La cena se realizó en cuatro idiomas. Madame era encantadora y hablaba con fluidez los cuatro. Yo habría preferido quedarme con la servidumbre, que comía aparte, porque estaba realmente aburrido ahí. Como la vez anterior, comí cosas que ni siquiera podría describir y bebí todo lo que pude. Con la práctica, uno desarrolla la habilidad de alcoholizarse sin hacer papelones. El único momento tenso fue cuando mencionaron una reunión del G-8, que se realizaba en Génova por esos días. Por la tarde, un manifestante antisistema había muerto acribillado por la policía italiana.

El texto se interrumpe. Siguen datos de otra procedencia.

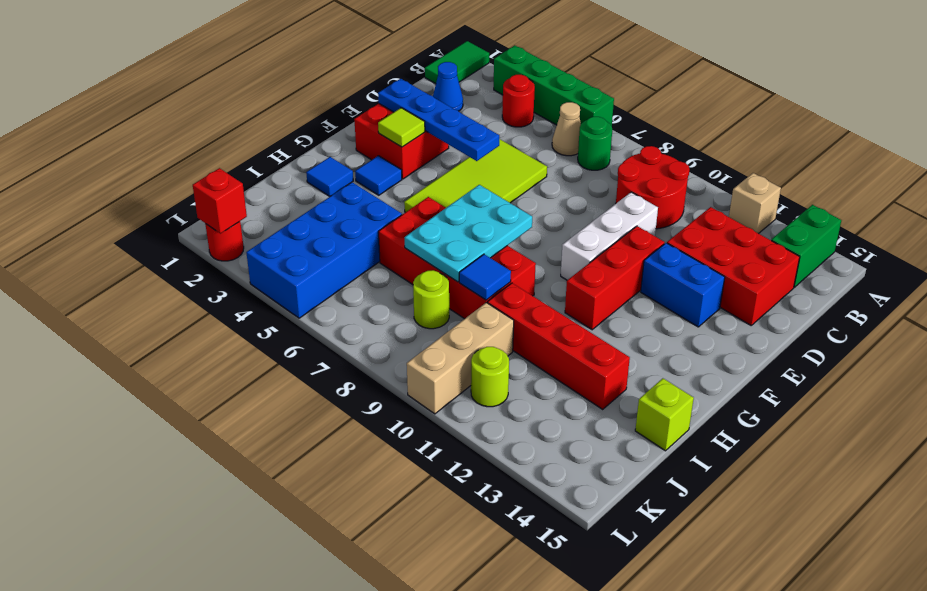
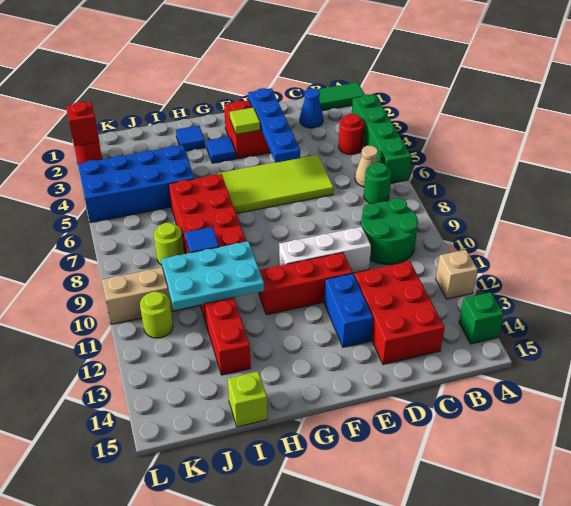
green brick A14:B14 level 1 -> green brick A14 level 1
red round brick B9:C10 level 1 -> green round brick B9:C10 level 1
cyan plate G7:I8 level 2 -> cyan plate H10:J11 level 2

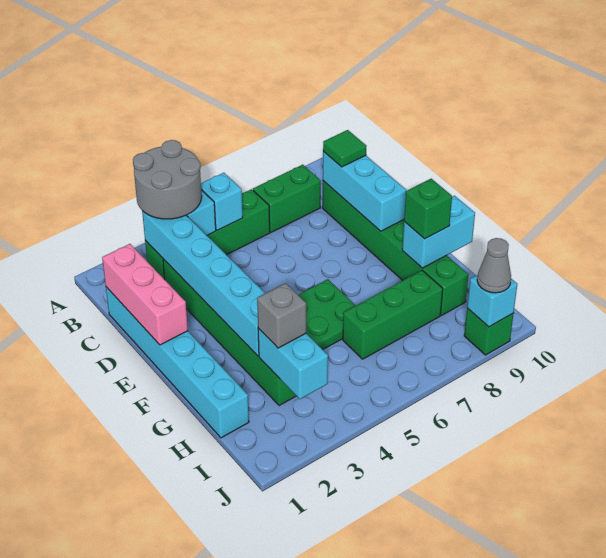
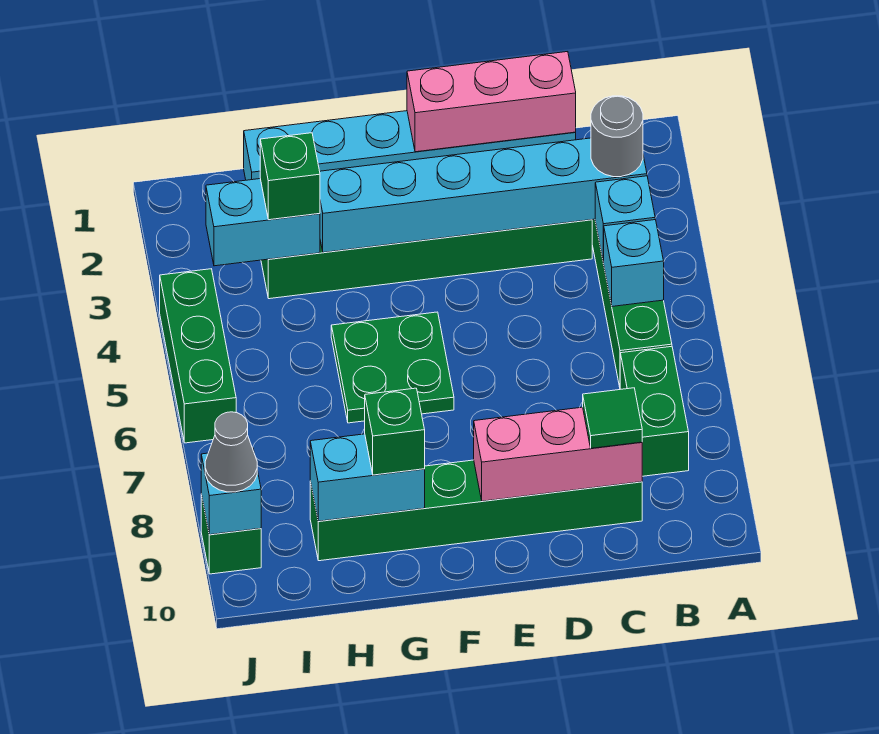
grey round brick A3:B4 level 3 -> grey round brick B3 level 3
cyan brick C9:E9 level 2 -> pink brick C9:E9 level 2
cyan brick G9:G10 level 2 -> cyan brick G9:H9 level 2
grey brick H3 level 3 -> green brick H3 level 3
green brick H6:H8 level 1 -> green brick J4:J6 level 1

– No entiendo a esos manifestantes -dijo la nieta de Caruso-. La globalización es un proceso inevitable. Lo demás es utopía.

– La protesta es una excusa para la delincuencia callejera -dijo el pintor.

– Pues no sé yo quiénes son los delincuentes -dije con mi copa de vino y mi bocota-. El único muerto ha sido víctima de la policía, no de los manifestantes.

Se hizo un silencio mortal en la mesa hasta que Madame cambió de tema con un encanto indecible. No se habla de muertos en esas mesas. Ni de dinero. Tomé nota mental y, tras los postres, me fui a dormir.

Recién a la mañana siguiente pudimos empezar a trabajar. Diana y yo nos sentamos en una mesa del jardín. Corría una brisa suave y pedí champán. Tenía un cuestionario listo. Pero era necesario entrar en materia y en confianza. Traté de ser cómplice, educado y completamente afeminado. Debía crear cierta atmósfera de complicidad, que le permitiese contarme sus experiencias, sus anécdotas, sus secretos. Diana tardó varios minutos en relajarse. Se distraía con nimiedades domésticas y comentarios sobre el mantenimiento del jardín. Le costaba abrirse.

Finalmente, cuando sentí que Diana Minetti estaba cómoda, encendí la grabadora.